"Progressive walking" combined with glucosamine sulphate supplementation has been shown to improve the symptoms of osteoarthritis. Researchers writing in BioMed Central’s open-access journal Arthritis Research and Therapy found that patients who walked at least two bouts of 1,500 steps each on three days of the week reported significantly less arthritis pain, and significantly improved physical function.
Dr Kristiann Heesch worked with a team of researchers from the University of Queensland, Australia, to carry out the trial in 36 osteoarthritis patients (aged 42–73 years). All patients received the dietary supplement for six weeks, after which they continued to take the supplement during a 12-week progressive walking program. The program, called Stepping Out, includes a walking guide; a pedometer; weekly log sheets and a weekly planner, all intended to help patients adopt the exercise regime.
Seventeen patients were randomly assigned to walk five days per week, while the remaining 19 were instructed to walk three days a week.

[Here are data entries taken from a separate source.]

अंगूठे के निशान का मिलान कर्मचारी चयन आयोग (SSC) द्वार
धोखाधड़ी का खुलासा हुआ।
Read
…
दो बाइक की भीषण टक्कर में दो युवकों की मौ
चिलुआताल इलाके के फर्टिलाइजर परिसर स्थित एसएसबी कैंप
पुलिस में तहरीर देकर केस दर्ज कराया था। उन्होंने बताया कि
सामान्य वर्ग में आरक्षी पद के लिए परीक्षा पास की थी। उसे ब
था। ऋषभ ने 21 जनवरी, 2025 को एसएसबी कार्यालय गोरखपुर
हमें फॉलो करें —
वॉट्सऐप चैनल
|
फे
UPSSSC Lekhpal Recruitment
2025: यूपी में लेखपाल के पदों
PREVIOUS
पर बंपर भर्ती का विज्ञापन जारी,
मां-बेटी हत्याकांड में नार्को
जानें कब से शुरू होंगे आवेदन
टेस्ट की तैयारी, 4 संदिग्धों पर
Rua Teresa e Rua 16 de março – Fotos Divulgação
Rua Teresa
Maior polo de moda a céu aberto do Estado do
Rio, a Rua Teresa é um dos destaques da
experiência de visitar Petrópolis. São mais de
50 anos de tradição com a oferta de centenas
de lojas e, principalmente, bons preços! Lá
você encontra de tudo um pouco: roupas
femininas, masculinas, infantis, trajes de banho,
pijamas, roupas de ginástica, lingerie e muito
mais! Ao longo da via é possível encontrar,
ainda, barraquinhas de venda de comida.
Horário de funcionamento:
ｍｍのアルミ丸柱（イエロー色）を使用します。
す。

The team found that both groups achieved significant improvement in their symptoms, however being encouraged to walk five days a week was not more effective than being encouraged to walk three days. "These findings are not surprising given that the three-day and five-day walking groups did not differ significantly in the mean number of days actually walked per week, the mean number of daily steps walked, nor their weekly minutes of physical activity," Dr Heesch said. "They provide preliminary evidence that osteoarthritis sufferers can benefit from a combination of glucosamine sulphate and walking 3,000 steps per day for exercise, in bouts of at least 1,500 steps each, on at least three days per week."
This amount of walking is less than current physical activity recommendations for the general population, but follows the recommendations for people with arthritis.